Akagera National Park is a protected area in eastern Rwanda covering 1,122 km2 (433 sq mi) along the international border with Tanzania. It was founded in 1934 and includes savannah, montane and swamp habitats. The park is named for the Kagera River which flows along its eastern boundary feeding into Lake Ihema and several smaller lakes. The complex system of lakes and linking papyrus swamps makes up over a third of the park, which is the largest protected wetland in Eastern-Central Africa.
Akagera National Park was founded in 1934 by the Belgian government, which at the time occupied Rwanda. The park was 2,500 km2 (970 sq mi) large and was known for its biodiversity.

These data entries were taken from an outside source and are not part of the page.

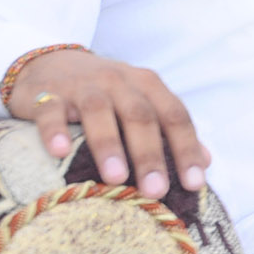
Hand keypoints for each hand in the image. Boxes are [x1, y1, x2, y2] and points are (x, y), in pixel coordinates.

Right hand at [8, 49, 210, 197]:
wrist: (49, 62)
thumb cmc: (104, 93)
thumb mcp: (140, 102)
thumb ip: (170, 129)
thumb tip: (206, 161)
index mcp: (147, 85)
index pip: (174, 116)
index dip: (187, 148)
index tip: (194, 184)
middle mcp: (119, 81)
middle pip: (140, 116)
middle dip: (150, 154)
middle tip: (157, 190)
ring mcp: (82, 86)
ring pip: (99, 112)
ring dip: (109, 144)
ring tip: (116, 178)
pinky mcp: (46, 94)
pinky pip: (51, 111)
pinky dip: (56, 130)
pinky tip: (59, 151)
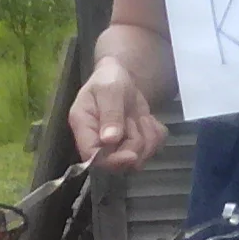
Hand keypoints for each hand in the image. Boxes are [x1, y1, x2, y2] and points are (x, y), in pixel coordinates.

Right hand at [67, 56, 168, 171]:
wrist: (122, 77)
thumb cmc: (109, 79)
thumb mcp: (110, 90)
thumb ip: (110, 113)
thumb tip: (109, 140)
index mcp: (83, 127)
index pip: (91, 156)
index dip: (112, 161)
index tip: (131, 155)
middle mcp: (97, 142)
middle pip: (118, 162)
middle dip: (134, 144)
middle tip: (135, 120)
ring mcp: (116, 147)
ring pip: (139, 157)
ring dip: (147, 137)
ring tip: (139, 118)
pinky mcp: (134, 145)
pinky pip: (154, 148)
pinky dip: (155, 134)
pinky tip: (147, 120)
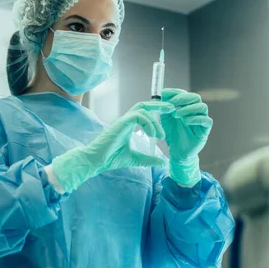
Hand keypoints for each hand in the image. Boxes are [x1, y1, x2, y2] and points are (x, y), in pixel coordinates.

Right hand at [52, 101, 173, 192]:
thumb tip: (161, 162)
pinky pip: (137, 116)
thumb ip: (147, 159)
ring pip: (142, 110)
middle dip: (159, 106)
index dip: (157, 110)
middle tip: (172, 109)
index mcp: (129, 125)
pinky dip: (147, 123)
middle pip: (144, 105)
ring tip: (161, 135)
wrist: (96, 161)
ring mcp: (123, 121)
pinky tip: (152, 134)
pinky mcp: (120, 123)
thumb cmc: (110, 158)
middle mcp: (126, 120)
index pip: (144, 112)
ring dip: (155, 121)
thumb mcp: (135, 159)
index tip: (169, 114)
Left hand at [160, 89, 212, 185]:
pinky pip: (207, 121)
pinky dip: (196, 119)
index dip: (176, 92)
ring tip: (177, 115)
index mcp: (187, 107)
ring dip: (188, 109)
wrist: (176, 152)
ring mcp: (202, 120)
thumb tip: (163, 92)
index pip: (186, 94)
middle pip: (195, 97)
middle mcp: (196, 112)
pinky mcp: (205, 131)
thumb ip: (164, 106)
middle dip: (183, 98)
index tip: (165, 94)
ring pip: (202, 107)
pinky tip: (186, 122)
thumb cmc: (172, 134)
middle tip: (172, 104)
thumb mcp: (165, 118)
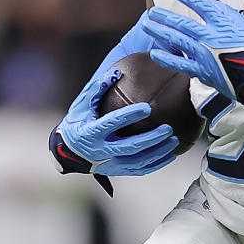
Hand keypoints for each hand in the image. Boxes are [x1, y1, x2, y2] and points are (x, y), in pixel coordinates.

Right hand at [51, 67, 178, 183]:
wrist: (70, 152)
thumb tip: (117, 73)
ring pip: (137, 162)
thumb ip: (98, 89)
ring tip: (174, 140)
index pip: (111, 124)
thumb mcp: (82, 105)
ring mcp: (110, 164)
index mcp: (90, 133)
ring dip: (157, 152)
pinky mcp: (118, 171)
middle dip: (150, 139)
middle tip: (167, 128)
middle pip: (128, 148)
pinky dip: (157, 163)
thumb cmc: (79, 122)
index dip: (129, 116)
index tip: (147, 108)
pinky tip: (171, 154)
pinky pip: (140, 170)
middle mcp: (100, 151)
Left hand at [141, 0, 243, 107]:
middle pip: (181, 23)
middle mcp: (209, 35)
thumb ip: (228, 13)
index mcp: (221, 22)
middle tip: (152, 12)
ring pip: (176, 40)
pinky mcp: (202, 70)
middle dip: (164, 16)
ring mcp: (203, 53)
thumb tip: (213, 3)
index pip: (198, 4)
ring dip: (160, 32)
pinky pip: (180, 63)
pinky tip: (155, 53)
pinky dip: (166, 58)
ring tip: (148, 26)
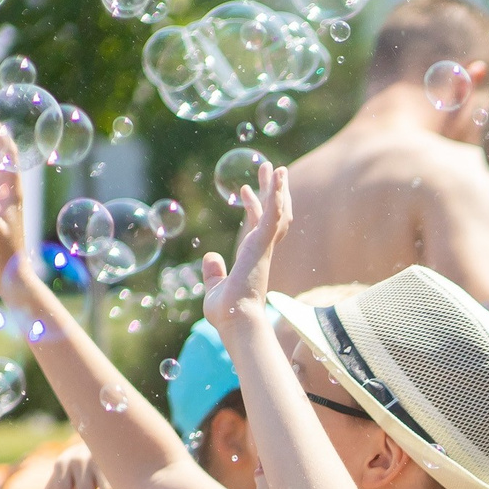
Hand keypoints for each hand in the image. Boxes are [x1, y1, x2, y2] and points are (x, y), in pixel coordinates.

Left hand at [201, 159, 290, 330]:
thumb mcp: (215, 287)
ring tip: (277, 168)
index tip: (245, 190)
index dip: (253, 207)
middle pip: (273, 215)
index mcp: (252, 257)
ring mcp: (264, 247)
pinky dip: (276, 197)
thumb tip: (210, 257)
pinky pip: (273, 216)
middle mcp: (261, 250)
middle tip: (272, 169)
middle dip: (273, 191)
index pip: (257, 227)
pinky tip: (277, 179)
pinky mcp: (262, 246)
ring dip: (278, 189)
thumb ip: (214, 272)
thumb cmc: (227, 313)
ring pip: (278, 213)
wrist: (236, 320)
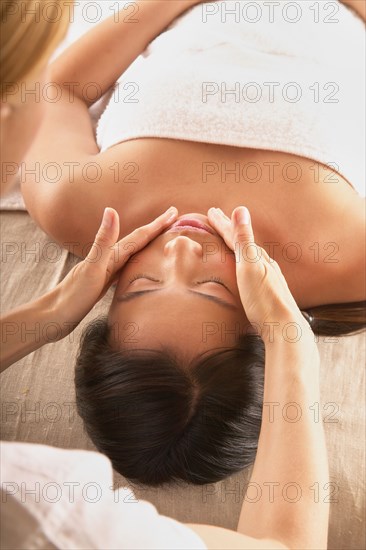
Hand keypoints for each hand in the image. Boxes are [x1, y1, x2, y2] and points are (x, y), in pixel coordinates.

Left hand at [52, 206, 177, 336]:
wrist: (53, 316)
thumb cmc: (73, 296)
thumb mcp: (92, 268)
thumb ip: (103, 241)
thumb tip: (111, 210)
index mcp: (110, 255)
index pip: (138, 236)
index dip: (156, 224)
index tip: (174, 212)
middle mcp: (108, 260)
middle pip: (137, 240)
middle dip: (155, 229)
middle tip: (173, 217)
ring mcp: (105, 271)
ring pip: (132, 253)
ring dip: (147, 243)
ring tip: (161, 237)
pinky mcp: (102, 284)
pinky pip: (125, 268)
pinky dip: (136, 262)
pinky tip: (137, 265)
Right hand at [208, 206, 312, 342]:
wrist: (284, 328)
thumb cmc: (264, 299)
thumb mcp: (250, 267)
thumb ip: (244, 240)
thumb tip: (240, 209)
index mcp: (257, 257)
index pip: (236, 235)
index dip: (223, 223)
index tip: (211, 212)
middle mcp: (264, 265)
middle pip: (243, 242)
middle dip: (229, 229)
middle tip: (217, 217)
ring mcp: (268, 278)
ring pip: (250, 255)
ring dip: (238, 244)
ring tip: (231, 239)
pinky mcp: (268, 292)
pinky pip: (254, 269)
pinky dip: (245, 261)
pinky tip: (249, 268)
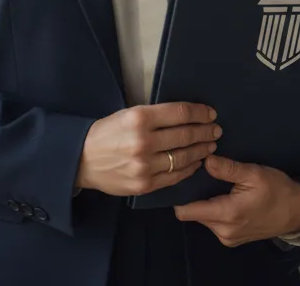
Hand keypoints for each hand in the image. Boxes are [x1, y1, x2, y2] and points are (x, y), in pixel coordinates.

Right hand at [75, 102, 221, 196]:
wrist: (83, 159)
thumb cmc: (107, 132)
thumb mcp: (128, 114)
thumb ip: (154, 116)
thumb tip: (185, 116)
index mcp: (139, 117)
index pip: (180, 114)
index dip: (200, 113)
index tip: (211, 114)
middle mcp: (143, 141)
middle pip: (185, 135)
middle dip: (205, 132)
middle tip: (216, 130)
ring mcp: (145, 165)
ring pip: (183, 157)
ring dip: (201, 150)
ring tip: (210, 145)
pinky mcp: (144, 185)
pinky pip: (174, 177)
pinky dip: (189, 168)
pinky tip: (196, 162)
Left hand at [174, 155, 299, 246]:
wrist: (297, 213)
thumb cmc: (277, 190)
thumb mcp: (254, 173)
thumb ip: (228, 168)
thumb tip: (204, 160)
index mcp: (227, 215)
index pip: (186, 211)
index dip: (180, 193)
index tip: (180, 175)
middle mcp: (223, 231)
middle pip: (192, 213)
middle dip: (192, 194)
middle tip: (195, 171)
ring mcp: (227, 237)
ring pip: (202, 217)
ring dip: (203, 201)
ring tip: (208, 180)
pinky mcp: (232, 238)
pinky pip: (213, 222)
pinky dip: (212, 208)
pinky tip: (220, 192)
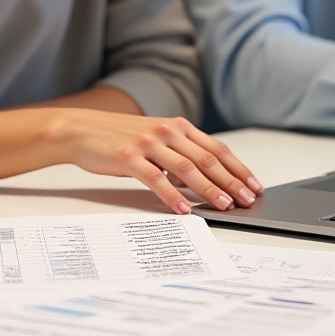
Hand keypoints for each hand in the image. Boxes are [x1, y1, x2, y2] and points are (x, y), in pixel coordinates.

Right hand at [54, 111, 262, 213]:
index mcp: (176, 126)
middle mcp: (166, 131)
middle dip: (231, 181)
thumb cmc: (118, 137)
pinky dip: (172, 196)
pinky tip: (183, 210)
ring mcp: (147, 144)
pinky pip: (156, 179)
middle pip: (207, 159)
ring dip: (208, 189)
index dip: (238, 168)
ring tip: (223, 205)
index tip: (253, 185)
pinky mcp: (128, 157)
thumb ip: (179, 154)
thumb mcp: (155, 139)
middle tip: (247, 200)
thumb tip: (205, 181)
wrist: (81, 129)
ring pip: (186, 169)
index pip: (216, 148)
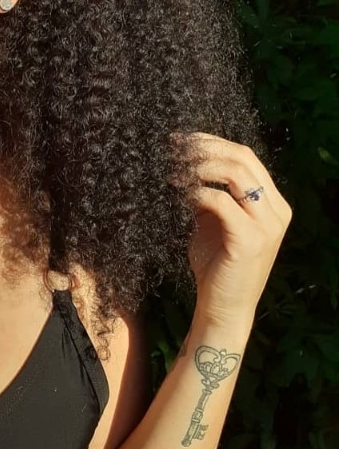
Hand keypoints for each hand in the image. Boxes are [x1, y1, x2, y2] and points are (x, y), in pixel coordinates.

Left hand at [183, 133, 291, 325]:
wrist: (223, 308)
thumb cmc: (216, 266)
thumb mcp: (214, 222)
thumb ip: (210, 194)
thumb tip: (183, 162)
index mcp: (273, 203)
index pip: (246, 156)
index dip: (211, 142)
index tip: (180, 140)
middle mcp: (276, 210)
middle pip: (242, 157)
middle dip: (203, 147)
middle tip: (172, 148)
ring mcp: (267, 225)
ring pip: (234, 173)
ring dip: (198, 166)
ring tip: (172, 169)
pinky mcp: (250, 239)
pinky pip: (219, 201)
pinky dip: (195, 192)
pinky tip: (178, 194)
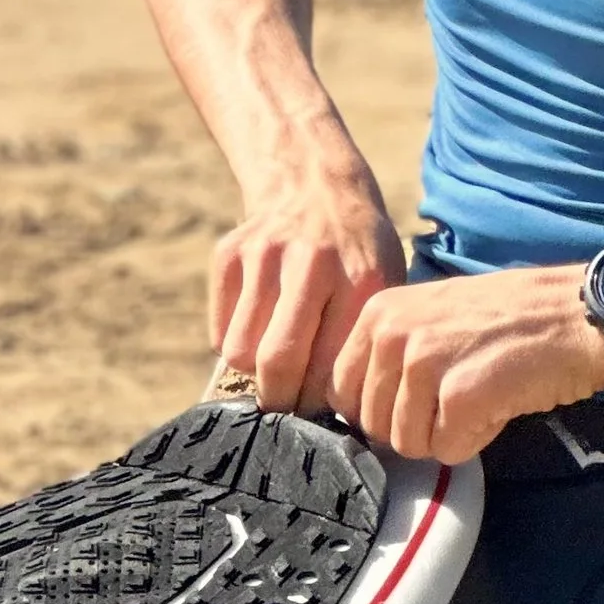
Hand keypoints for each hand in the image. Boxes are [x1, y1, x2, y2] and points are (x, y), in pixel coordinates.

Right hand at [211, 164, 405, 414]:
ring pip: (240, 352)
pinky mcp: (230, 252)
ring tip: (279, 360)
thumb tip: (343, 420)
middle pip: (278, 363)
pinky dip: (235, 343)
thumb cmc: (357, 256)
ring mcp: (265, 252)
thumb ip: (363, 343)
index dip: (323, 404)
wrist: (316, 184)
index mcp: (362, 278)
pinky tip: (261, 326)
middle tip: (290, 405)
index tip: (324, 410)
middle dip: (281, 401)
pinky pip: (220, 333)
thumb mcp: (382, 288)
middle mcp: (312, 261)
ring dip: (256, 373)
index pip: (331, 369)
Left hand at [332, 265, 603, 463]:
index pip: (341, 393)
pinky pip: (447, 451)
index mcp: (378, 313)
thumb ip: (389, 353)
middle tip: (457, 395)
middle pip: (374, 426)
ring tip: (479, 394)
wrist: (575, 313)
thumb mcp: (429, 316)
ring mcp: (424, 362)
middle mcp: (392, 333)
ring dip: (445, 434)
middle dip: (414, 426)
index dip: (378, 410)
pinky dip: (475, 439)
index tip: (417, 400)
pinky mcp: (460, 395)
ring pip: (407, 445)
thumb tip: (359, 412)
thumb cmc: (506, 318)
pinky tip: (497, 404)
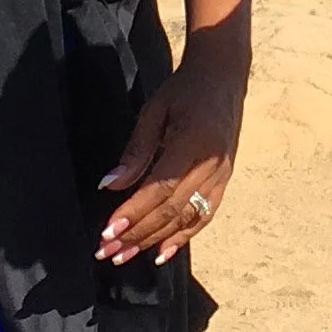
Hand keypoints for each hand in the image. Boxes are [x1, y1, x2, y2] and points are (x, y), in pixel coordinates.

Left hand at [97, 43, 247, 268]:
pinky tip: (161, 253)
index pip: (160, 188)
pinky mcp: (225, 179)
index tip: (107, 232)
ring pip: (187, 218)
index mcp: (194, 142)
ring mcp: (222, 174)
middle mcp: (212, 164)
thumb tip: (109, 186)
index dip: (133, 213)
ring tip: (124, 255)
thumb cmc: (185, 89)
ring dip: (154, 240)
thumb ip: (135, 151)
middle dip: (137, 234)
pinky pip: (204, 215)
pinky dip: (183, 237)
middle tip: (106, 250)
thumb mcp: (154, 111)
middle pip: (172, 210)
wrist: (223, 76)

Akagera used to have a large population of African wild dogs. At one point, it was known as the ‘Parc aux Lycaons’ and wild dogs were so abundant, that the Belgian government considered them a pest. However, a disease epidemic diminished the population and the last wild dogs were seen in 1984.
In 1957, black rhinos were introduced from Tanzania. In the 1970s, more than 50 black rhinos lived in the savannah-habitat of the park. Due to widespread poaching, the population declined over the following decades, and the last confirmed sighting was in 2007. In 1986, Masai giraffes were introduced from Kenya. Their population has grown to over 80 individuals in recent years. Around 1990, Akagera was known to have a population of 250 to 300 lions. In the years following the Rwandan Civil War, the entire population was killed by farmers who returned to Rwanda after the War and settled in the park.